My granddaughter, Brande just went, via body language, “Oh God. I am SO embarrassed!”
So I paid for my stuff, and as I stepped out side of the store I saw Harley, and his truck, still out by the tanks. So I went up and sort of apologized. I said, “Harley! Are you mad at me? I was sorta out of line there.”
He said, “No! He’s a brat and he needs some ‘THUMP!’ That was great!”
So, I opened the truck door. There was Caiden, in his car seat, strapped into the middle of the front seat of the truck. Out of the corner of my eye I saw Brande, in the back, sort of melt into a pile of embarrassment again, like teen-angers do.
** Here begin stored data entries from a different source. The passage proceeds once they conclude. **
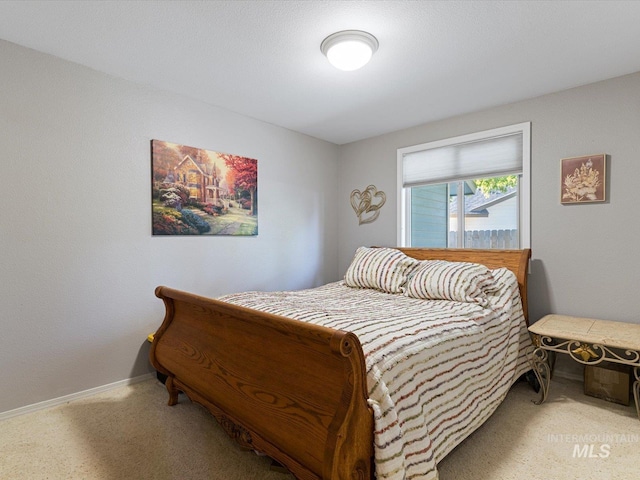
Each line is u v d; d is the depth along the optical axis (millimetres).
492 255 2990
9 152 2141
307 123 3580
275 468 1557
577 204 2715
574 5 1774
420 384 1501
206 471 1642
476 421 1828
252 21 1916
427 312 2119
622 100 2535
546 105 2854
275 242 3641
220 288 3184
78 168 2402
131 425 2047
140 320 2707
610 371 2340
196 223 2998
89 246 2455
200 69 2471
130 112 2635
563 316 2678
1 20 1919
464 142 3311
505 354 2262
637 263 2480
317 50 2215
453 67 2414
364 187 4082
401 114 3318
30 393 2219
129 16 1883
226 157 3197
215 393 1767
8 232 2141
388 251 3277
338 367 1271
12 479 1595
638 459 1717
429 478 1356
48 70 2275
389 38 2062
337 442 1134
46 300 2281
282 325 1363
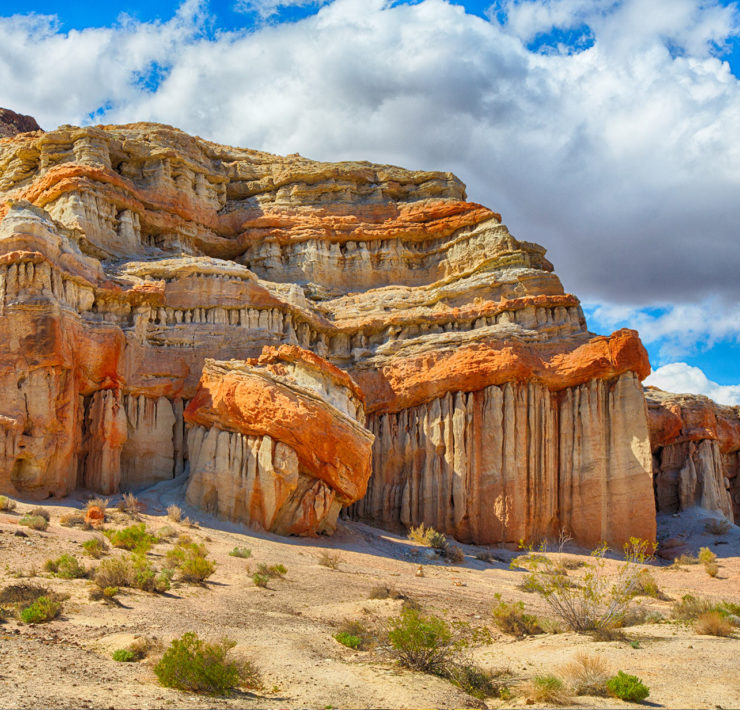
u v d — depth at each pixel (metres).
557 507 48.16
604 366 48.56
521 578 35.94
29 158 53.34
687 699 14.34
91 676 13.09
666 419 59.78
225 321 46.97
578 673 15.77
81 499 36.66
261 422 37.50
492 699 14.99
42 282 37.22
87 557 24.02
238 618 19.38
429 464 48.81
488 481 47.25
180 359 43.94
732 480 66.44
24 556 22.62
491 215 58.03
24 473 35.31
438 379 49.22
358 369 52.22
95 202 48.94
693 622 23.39
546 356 49.75
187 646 13.84
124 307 43.22
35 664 13.31
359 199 62.56
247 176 62.56
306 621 20.27
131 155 55.06
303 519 37.66
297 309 50.12
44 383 36.03
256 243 59.25
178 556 25.44
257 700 13.04
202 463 38.16
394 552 39.50
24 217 38.47
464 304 54.44
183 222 56.03
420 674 15.88
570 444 48.78
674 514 57.50
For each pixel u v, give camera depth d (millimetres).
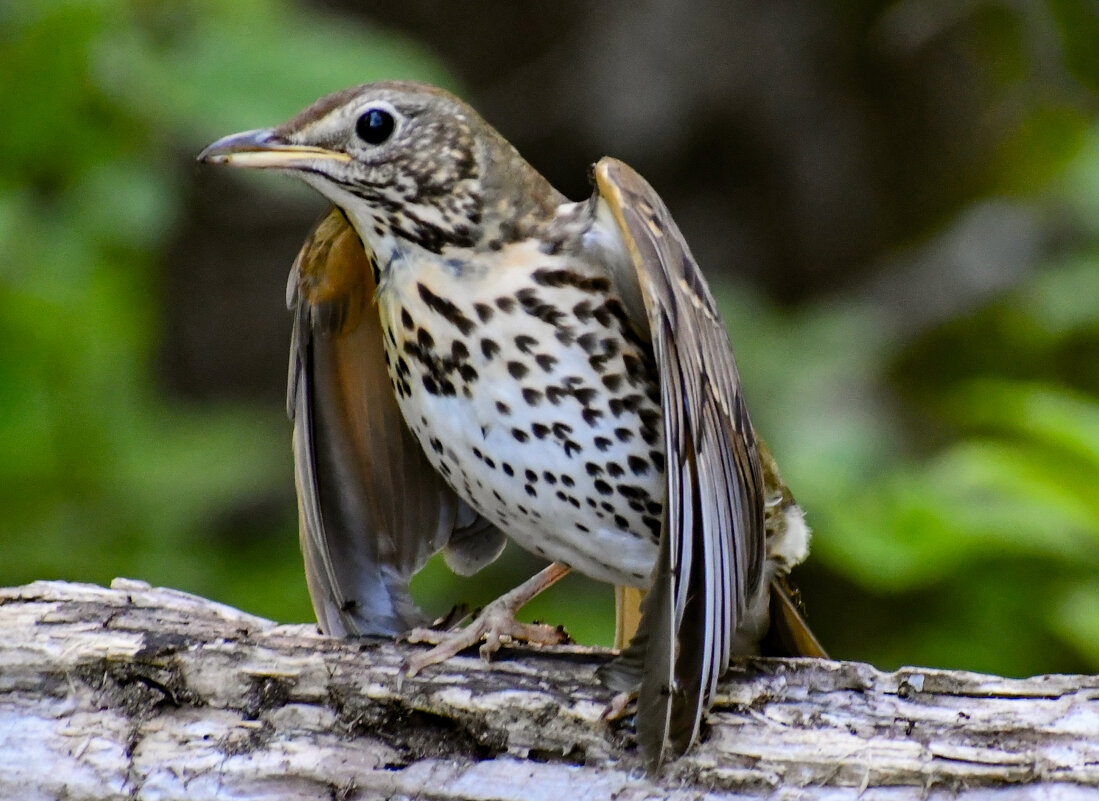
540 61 17141
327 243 7375
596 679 6715
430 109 6996
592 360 6828
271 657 6766
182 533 12703
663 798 6480
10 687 6691
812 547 11086
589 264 6840
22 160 10930
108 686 6711
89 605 6961
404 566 7941
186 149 15617
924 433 14453
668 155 17344
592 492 6992
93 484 12273
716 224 17422
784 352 14172
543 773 6566
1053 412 9852
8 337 11391
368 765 6617
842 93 17094
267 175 12945
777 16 16938
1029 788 6348
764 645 7941
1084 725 6426
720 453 6559
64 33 10453
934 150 16969
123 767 6586
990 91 16500
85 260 11109
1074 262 14195
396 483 7941
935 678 6621
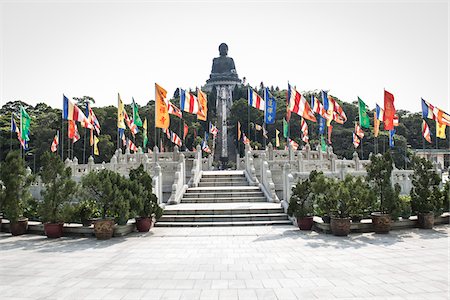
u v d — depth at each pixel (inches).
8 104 3400.6
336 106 1529.3
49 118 2805.1
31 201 722.2
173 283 386.3
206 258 493.7
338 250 533.3
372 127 3262.8
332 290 359.3
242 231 694.5
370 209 718.5
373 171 687.7
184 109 1370.6
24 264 466.0
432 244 569.6
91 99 3228.3
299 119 3440.0
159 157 1302.9
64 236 666.2
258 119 3730.3
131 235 665.6
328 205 660.1
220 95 5339.6
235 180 1147.3
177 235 662.5
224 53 5964.6
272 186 957.2
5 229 731.4
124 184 687.7
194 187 1057.5
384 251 524.1
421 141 3782.0
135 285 380.2
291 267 444.5
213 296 346.0
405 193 1129.4
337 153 3270.2
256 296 344.8
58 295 351.9
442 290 357.1
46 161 663.8
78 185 686.5
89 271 433.4
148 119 3408.0
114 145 3051.2
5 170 684.7
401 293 349.1
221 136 4148.6
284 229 711.7
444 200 745.0
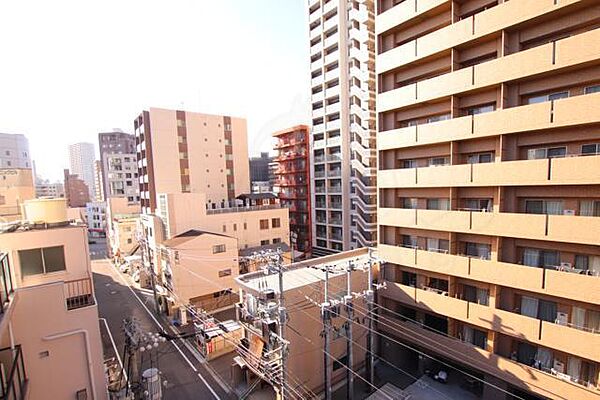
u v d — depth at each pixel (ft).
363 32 116.26
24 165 166.61
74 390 38.65
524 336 44.37
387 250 62.90
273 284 55.26
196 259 91.71
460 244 54.39
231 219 114.93
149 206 130.31
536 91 44.45
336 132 134.51
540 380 43.50
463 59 51.98
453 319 53.88
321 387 55.31
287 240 131.54
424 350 59.82
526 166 43.11
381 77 63.57
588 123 38.32
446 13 53.78
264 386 58.08
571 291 39.81
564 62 39.29
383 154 64.44
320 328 55.21
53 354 37.37
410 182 58.03
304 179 150.61
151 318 92.17
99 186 304.30
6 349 32.12
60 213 47.85
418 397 53.62
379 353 65.92
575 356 41.88
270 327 49.98
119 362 67.10
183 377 63.05
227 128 147.33
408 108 60.39
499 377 47.62
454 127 51.13
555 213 44.01
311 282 55.88
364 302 62.23
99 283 126.31
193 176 136.87
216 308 95.50
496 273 46.93
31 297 35.91
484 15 46.42
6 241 39.86
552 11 40.34
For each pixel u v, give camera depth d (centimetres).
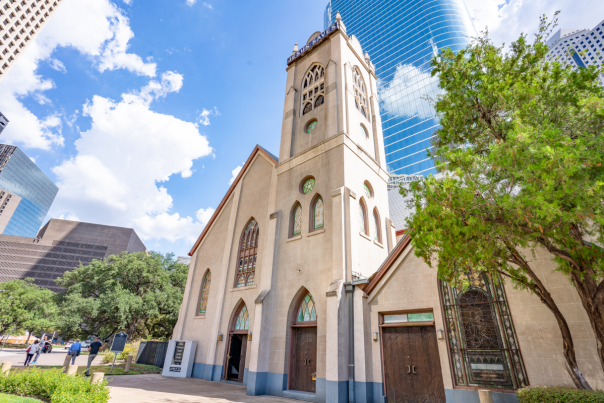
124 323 3528
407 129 7562
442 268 824
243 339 1777
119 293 3562
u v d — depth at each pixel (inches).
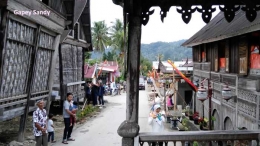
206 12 189.0
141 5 192.1
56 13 505.4
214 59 604.1
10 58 363.6
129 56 195.5
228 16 189.0
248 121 398.0
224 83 510.9
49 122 420.5
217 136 200.1
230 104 477.4
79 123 581.6
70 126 430.9
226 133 200.5
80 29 839.1
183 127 557.6
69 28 594.6
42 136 331.6
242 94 422.3
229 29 418.3
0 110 343.9
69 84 676.1
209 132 202.4
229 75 486.0
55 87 623.2
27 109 423.5
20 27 383.2
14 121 566.9
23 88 416.2
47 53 498.6
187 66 974.4
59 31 531.2
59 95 629.0
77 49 803.4
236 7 188.7
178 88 913.5
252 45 402.6
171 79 816.3
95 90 858.1
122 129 194.4
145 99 1109.1
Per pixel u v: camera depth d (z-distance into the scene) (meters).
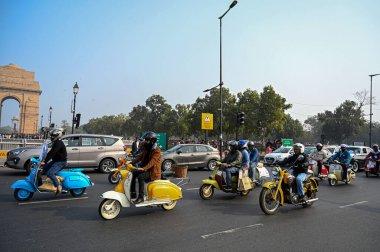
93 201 8.03
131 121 88.50
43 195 8.84
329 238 5.31
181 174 11.23
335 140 76.75
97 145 14.03
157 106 78.31
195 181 12.52
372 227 6.05
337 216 6.96
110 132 124.06
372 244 5.03
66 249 4.55
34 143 19.92
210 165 17.06
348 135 74.56
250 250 4.64
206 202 8.39
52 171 7.82
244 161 9.29
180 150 16.42
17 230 5.45
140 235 5.27
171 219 6.41
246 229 5.78
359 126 74.38
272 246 4.85
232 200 8.78
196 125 56.94
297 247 4.82
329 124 75.00
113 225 5.87
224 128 50.88
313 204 8.37
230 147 9.34
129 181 6.52
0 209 7.02
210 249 4.65
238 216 6.80
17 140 20.33
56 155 7.93
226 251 4.58
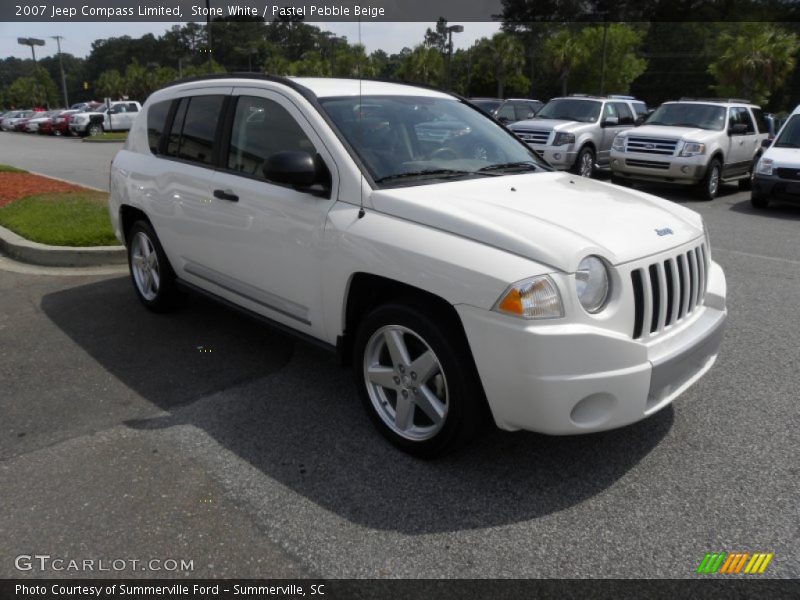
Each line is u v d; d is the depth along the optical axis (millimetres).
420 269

To my amazement, when he saw me again, Caiden instantly stuck his hand out and said, “I’m Caiden! Very nice to meet you!” like the most polite Harvard graduate in the world! “And there is a piece of candy over there!” he said, and he indicated the far right of the dashboard where there was a piece of peppermint candy, of the variety you would get gratuitously from Sonic.
I said, “And so there is! And if you ask someone to give you that piece of candy, and they do, you will say “Thank you.” And if they don’t you will just shrug your shoulders and say ‘OK.’ Agreed?”
Caiden said, almost happily, “AGREED!”
So I’m kinda torn. I can’t believe I did what I did but, on the other hand, it seemed to have worked, at least at that moment (really curious how it went down when/if he asked for the candy.) And maybe it’s something he won’t forget. You never know when some random lady is going to appear out of the crowd and thunk you for being brat!